Petitioners want to see a healthy relationships course for secondary school students called Mates and Dates introduced into all high schools, and the inclusion of the lesbian, gay, bisexual and transgender community in the curriculum.
"We believe as young people that a change needs to be made now," the petition states.
"We believe addressing the issue in schools is an important first step. These are issues that LGBTQI+ people are often excluded from. However, they are heavily affected by rape culture, and so we think it is important to include them in how these issues are addressed."
Jack said: "According to the stats, one in three girls experience sexual assault before the age of 16. The same goes for one in seven boys.
"Whenever you hear about comments that are made or examples of rape culture in New Zealand it always comes with a bit of a shock, as normalised as it is, it is still very unpleasant to hear about.

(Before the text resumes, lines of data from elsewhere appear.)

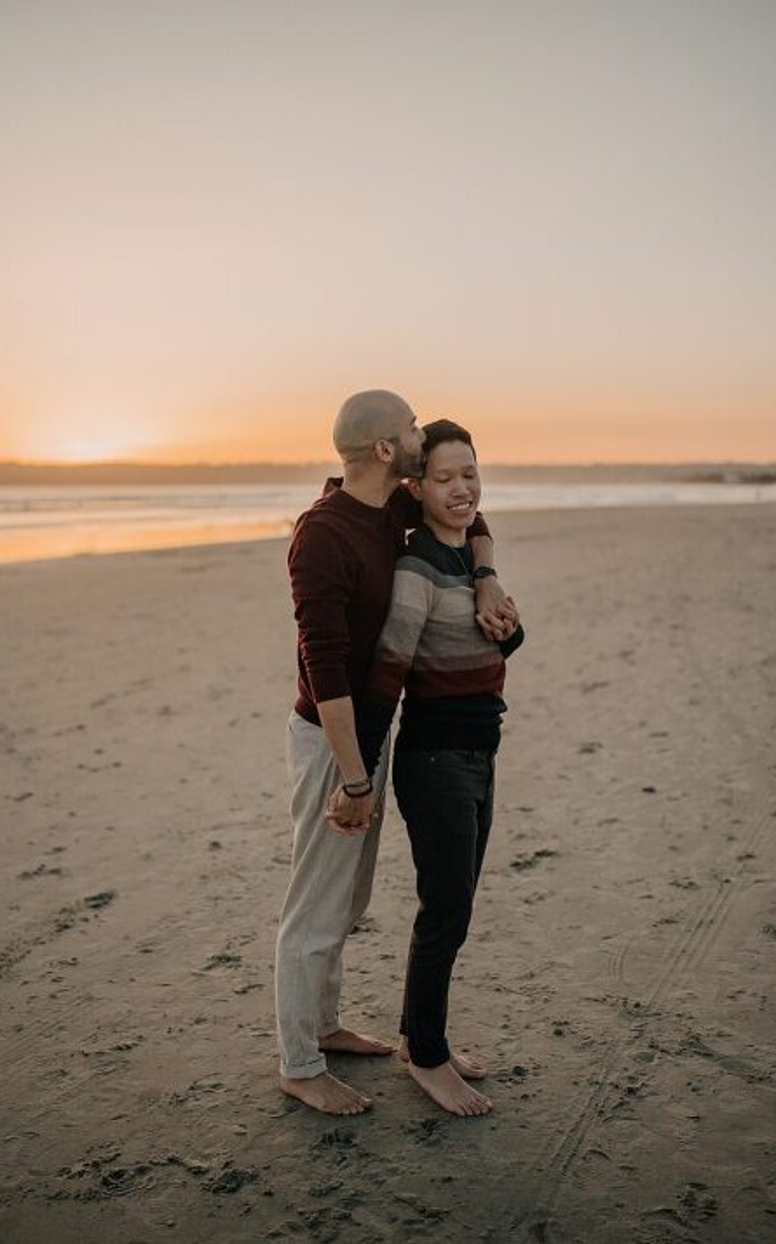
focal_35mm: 36
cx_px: 394
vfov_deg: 54.0
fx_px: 1219
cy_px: 620
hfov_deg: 35.3
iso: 400
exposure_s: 1/2000
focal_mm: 35
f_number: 1.6
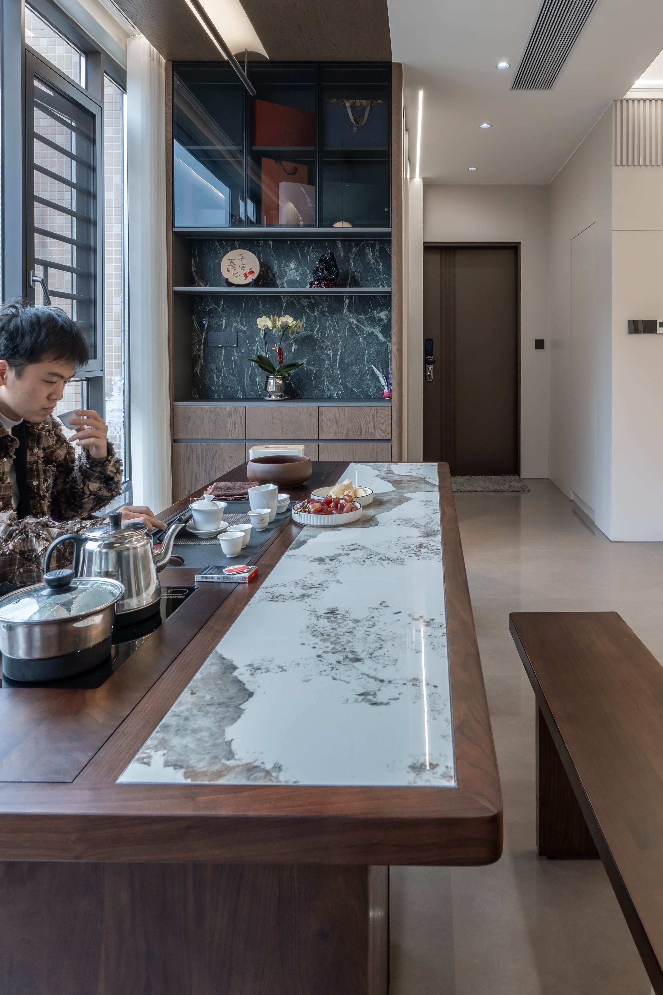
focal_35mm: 23
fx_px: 635
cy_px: 368
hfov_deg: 54.8
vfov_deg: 74.7
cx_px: 391
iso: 100
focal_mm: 12
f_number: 8
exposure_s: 1/6
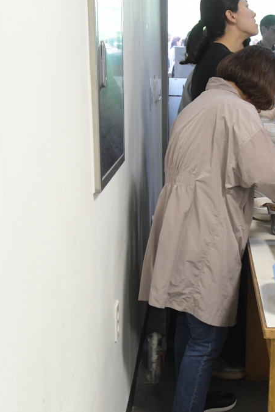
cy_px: 205
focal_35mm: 59
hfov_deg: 22.3
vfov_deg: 33.9
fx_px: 676
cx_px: 261
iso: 2500
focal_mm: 26
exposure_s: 1/80
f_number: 7.1
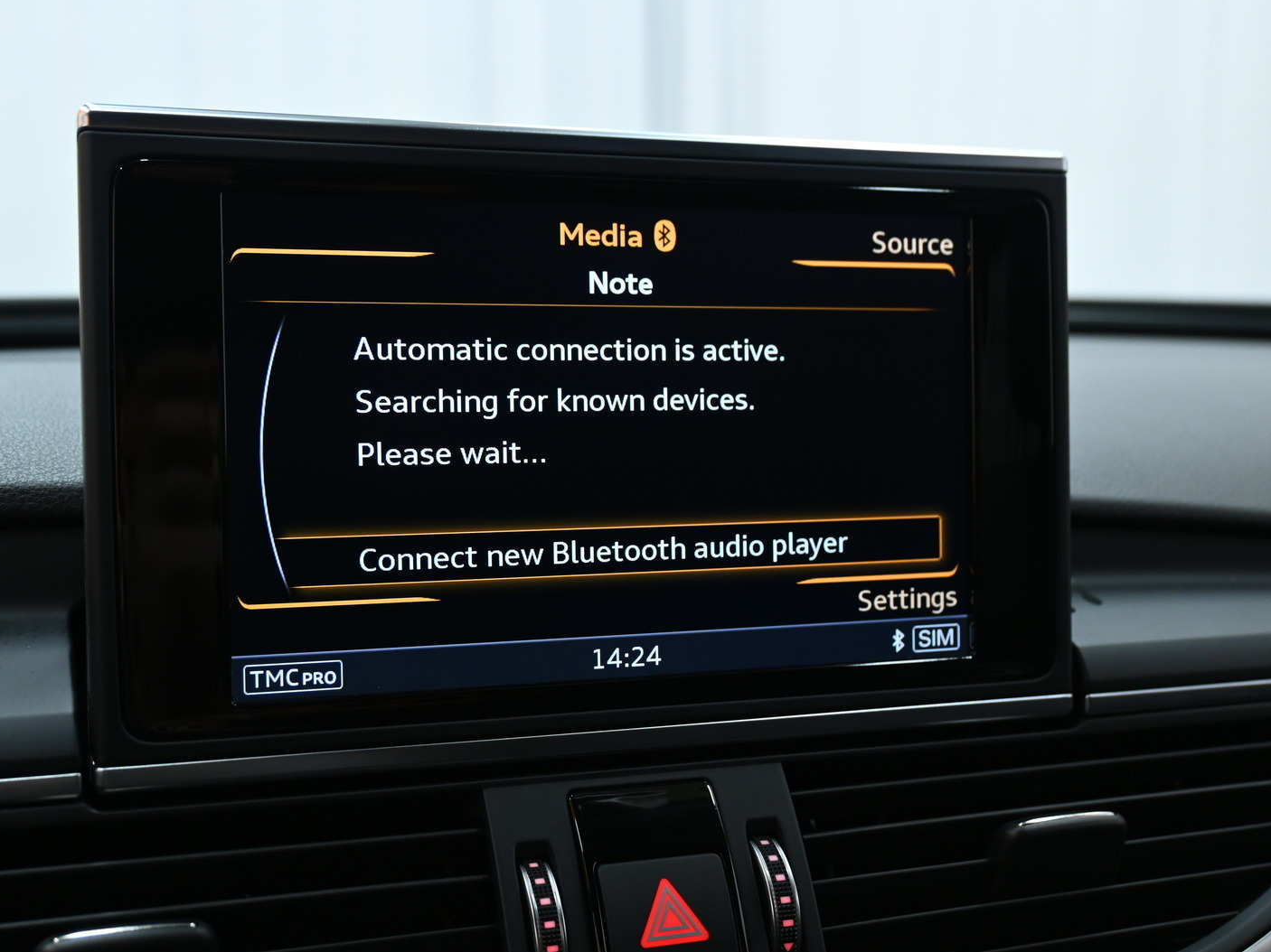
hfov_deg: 45.1
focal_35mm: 42
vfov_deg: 34.7
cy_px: 485
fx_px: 1525
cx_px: 559
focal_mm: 25
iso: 1000
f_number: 4.2
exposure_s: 1/50
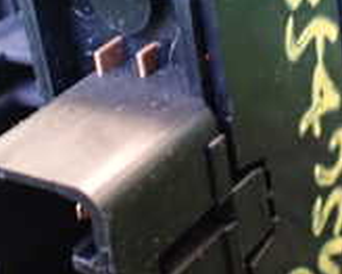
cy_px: 63
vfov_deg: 14.3
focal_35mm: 107
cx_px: 184
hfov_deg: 18.0
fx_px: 1082
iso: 800
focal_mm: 5.4
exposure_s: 1/30
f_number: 2.3
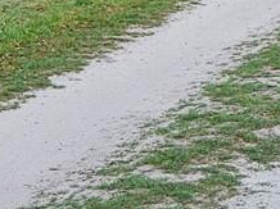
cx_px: 559
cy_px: -76
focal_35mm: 169
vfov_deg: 8.6
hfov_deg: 10.7
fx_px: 1365
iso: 25
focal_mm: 5.4
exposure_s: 1/505
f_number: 1.8
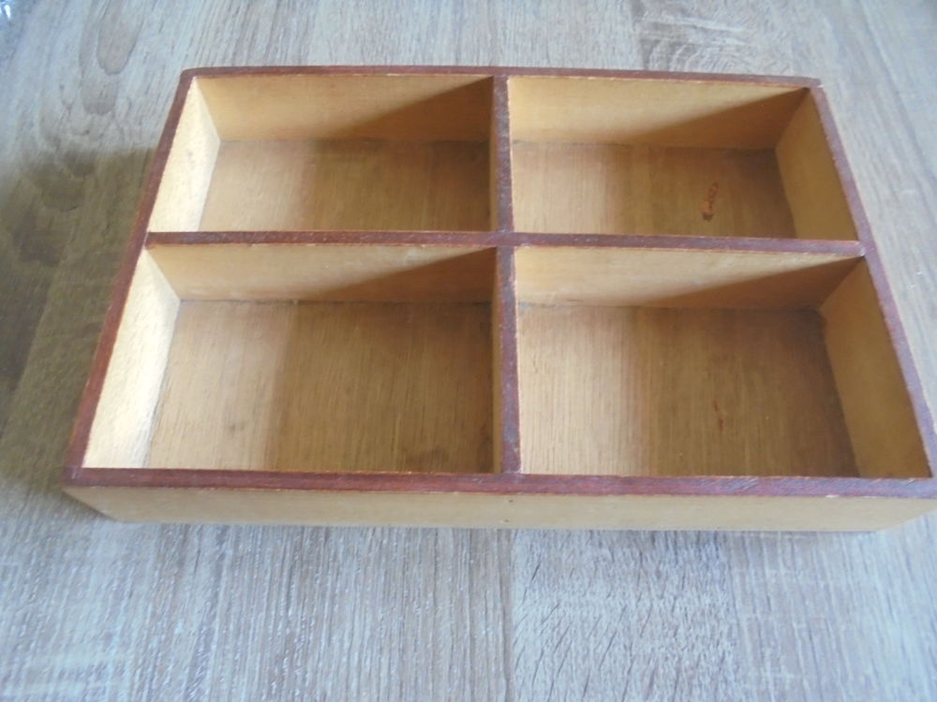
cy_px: 351
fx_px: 704
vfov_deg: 53.1
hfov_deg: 67.3
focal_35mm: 26
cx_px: 468
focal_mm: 4.6
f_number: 3.5
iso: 400
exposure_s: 1/30
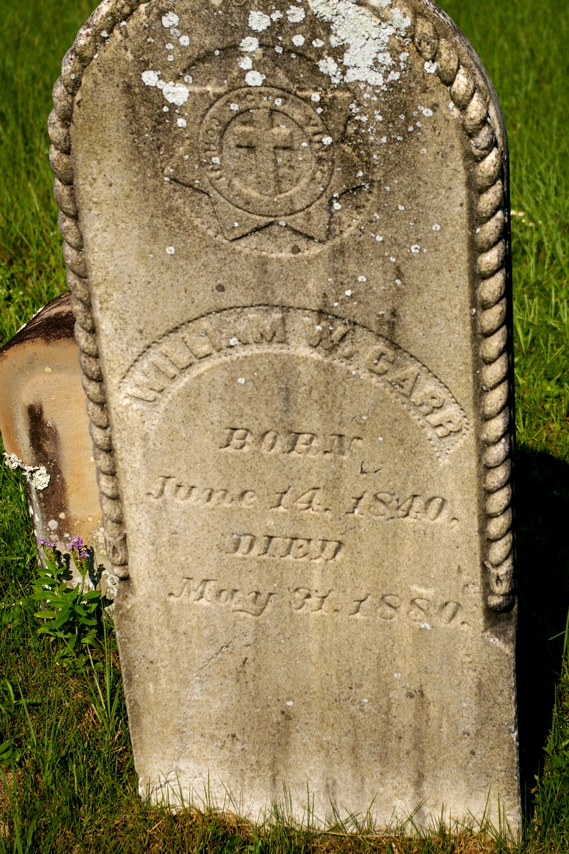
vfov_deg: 24.5
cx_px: 296
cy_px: 387
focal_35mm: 83
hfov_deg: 16.5
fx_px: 1967
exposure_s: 1/2000
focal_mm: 50
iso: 200
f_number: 8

It made us feel like something needs to be done."
The pair had had a lot of support with most responses to the petition being supportive.
"It is really humbling the support we've been getting," Jack said.
Medlicott said even before they had handed in the petition there had been much discussion coming out around sex education and the issues surrounding consent, and healthy relationships.
"Even that and the amount of support we've seen is so motivating, and fantastic."
She hoped the Government would either increase funding for Mates and Dates, or commit to doing something to get consistent, comprehensive sex education in schools.
"I think it's just so important putting an end to rape culture, and this is one of the ways it can be done. If we're able to educate younger generations over time we'll see a generational change in the attitude of New Zealanders."
Kaye commended the girls for their campaign.
"We need more young women like them prepared to stand up and call out behaviour that is inappropriate, disrespectful and above all, wrong."
The Government understood the important role that sexuality education had to play in society, which was why it was one of the seven key area of learning in the Health and Physical Education curriculum.
It also invested in separate programmes like Mates and Dates to provide additional support in the area.
Schools were required to teach sex education, which was compulsory up to year 10 and covered relationships as part of the curriculum.
Guidelines on how to deliver sexuality education were updated in 2015 and made it clear that sexuality education should cover aspects such as consent, coercion, sexual violence and safety in intimate relationships.
As minister, Kaye said she was always keen to see where there were areas the Government could improve.